EXTRACT TO READ:
Type
- Type: Municipal Corporation

History
- Founded: 2003; 23 years ago

Leadership
- Mayor: Rajinder Sharma (BJP)
- Deputy Mayor: Baldev Singh Billoria (BJP)
- Municipal Commissioner: Rahul Yadav

Structure
- Seats: 75
- Political groups: Government (43) BJP (43); Opposition (14) INC (14); Others (18) IND (18);

Elections
- Voting system: First past the post
- Last election: 2018
- Next election: no date confirmed

Meeting place
- Jammu, Jammu and Kashmir

Website
- jmcjammu.org

= Jammu Municipal Corporation =

Civic body governing Indian city of Jammu

Jammu Municipal Corporation is the civic body governing the city of Jammu. Jammu Municipal Corporation is headed by the city's Mayor and governed by the Commissioner.

== History and administration ==

Jammu Municipal Corporation was formed to improve the infrastructure of the town based on the needs of the local population. Jammu Corporation has been categorized into wards; each ward is headed by a councilor, for which elections are held every five years.

Jammu Municipal Corporation is governed by Mayor Chander Mohan Gupta and administered by Municipal Commissioner Rahul Yadav.

== Functions ==
Jammu Municipal Corporation was created for the following functions:

- Planning for the town including its surroundings which are covered under its Department's Urban Planning Authority.

- Approving construction of new buildings and authorizing use of land for various purposes.

- Improvement of the town's economic and Social status.

- Arrangements of water supply for commercial, residential, and industrial purposes.

SUPPLIED MATERIAL:
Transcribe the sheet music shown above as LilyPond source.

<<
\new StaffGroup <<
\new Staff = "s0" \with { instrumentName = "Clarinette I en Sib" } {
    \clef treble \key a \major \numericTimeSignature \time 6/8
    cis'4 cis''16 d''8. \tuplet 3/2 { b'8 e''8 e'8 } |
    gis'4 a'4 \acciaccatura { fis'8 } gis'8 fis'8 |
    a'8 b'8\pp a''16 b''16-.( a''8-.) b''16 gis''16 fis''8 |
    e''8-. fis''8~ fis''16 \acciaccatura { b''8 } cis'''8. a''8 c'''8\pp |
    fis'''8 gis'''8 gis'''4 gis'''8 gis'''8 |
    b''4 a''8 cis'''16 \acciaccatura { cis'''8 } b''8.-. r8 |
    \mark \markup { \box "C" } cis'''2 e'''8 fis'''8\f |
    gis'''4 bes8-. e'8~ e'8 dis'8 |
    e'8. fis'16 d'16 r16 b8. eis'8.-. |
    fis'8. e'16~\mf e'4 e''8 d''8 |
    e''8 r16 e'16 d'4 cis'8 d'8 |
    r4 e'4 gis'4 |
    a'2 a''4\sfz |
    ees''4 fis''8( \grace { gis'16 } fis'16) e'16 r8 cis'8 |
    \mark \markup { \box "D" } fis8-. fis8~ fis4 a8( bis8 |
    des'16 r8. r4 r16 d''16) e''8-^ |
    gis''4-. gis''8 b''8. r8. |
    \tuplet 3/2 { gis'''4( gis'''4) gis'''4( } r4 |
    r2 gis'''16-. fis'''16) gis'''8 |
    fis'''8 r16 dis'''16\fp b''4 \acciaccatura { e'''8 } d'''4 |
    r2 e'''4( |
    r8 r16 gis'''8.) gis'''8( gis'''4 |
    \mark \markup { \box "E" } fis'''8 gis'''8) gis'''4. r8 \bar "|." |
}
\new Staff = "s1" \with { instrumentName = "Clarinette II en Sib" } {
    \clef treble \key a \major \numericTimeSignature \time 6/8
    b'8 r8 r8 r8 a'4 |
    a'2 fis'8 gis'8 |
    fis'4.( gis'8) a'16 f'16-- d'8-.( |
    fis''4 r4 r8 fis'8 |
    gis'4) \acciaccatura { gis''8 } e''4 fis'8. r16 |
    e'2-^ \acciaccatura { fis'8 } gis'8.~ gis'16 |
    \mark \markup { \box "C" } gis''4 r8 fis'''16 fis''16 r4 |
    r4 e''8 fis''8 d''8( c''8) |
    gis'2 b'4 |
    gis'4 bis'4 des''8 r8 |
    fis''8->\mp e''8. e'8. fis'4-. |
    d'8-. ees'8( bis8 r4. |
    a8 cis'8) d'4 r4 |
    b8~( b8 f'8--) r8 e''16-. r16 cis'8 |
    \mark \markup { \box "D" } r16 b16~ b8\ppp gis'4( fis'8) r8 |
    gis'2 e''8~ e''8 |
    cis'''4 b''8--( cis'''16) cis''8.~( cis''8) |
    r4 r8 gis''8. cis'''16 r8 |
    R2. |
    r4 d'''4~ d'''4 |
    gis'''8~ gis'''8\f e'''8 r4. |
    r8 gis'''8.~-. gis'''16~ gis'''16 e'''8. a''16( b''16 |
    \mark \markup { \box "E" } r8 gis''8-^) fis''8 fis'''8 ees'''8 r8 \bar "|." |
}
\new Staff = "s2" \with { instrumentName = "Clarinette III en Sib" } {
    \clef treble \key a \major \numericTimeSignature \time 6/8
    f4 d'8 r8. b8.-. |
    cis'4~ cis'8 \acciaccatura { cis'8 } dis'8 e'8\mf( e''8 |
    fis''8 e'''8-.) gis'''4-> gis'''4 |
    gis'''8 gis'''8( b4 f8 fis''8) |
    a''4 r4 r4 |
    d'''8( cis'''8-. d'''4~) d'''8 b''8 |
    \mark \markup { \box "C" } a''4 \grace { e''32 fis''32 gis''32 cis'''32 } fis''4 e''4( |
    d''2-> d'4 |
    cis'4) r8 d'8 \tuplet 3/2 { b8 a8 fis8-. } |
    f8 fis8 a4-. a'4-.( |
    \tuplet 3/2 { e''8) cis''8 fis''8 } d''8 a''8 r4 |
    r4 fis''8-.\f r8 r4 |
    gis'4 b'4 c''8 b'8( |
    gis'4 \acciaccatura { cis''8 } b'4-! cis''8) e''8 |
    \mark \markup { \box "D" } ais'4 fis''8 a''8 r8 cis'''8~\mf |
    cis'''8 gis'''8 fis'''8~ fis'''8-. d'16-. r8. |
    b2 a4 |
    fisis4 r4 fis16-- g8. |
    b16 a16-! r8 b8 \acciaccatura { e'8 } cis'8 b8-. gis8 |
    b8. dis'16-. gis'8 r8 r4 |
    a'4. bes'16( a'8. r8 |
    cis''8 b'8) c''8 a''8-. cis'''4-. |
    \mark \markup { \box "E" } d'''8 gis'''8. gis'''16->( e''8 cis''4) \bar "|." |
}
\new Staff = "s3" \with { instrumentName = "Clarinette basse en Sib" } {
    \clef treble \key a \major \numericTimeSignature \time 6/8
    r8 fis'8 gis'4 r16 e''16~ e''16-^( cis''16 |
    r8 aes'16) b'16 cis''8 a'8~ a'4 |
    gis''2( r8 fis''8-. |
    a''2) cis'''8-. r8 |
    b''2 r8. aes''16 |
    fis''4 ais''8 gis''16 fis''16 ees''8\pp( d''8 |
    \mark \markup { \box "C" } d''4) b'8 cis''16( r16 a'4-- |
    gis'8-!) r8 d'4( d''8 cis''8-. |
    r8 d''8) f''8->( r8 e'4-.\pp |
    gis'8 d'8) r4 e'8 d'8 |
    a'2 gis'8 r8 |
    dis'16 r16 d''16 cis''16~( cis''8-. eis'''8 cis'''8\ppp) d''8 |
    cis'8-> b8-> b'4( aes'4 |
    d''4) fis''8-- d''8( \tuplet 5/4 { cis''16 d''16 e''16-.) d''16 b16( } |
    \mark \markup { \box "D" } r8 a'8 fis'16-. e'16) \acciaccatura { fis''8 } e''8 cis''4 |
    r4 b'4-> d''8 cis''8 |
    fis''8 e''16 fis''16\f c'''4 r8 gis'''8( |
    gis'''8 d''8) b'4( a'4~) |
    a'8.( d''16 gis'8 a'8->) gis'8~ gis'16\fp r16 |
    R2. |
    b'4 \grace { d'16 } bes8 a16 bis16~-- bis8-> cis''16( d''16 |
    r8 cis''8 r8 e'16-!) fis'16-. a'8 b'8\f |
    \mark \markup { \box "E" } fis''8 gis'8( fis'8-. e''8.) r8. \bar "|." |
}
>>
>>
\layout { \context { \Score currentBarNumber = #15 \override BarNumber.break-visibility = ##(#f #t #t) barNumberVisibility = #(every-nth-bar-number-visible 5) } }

PROBLEM TO SOLVE:
Answer these questions from the text on the Jammu Municipal Corporation.
1. How many seats does the corporation have?
2. How often are elections held for the councilors who head its wards?
3. Which voting system is used in its elections?

ANSWER TO THE EXERCISE:
1. 75
2. Every five years
3. First past the post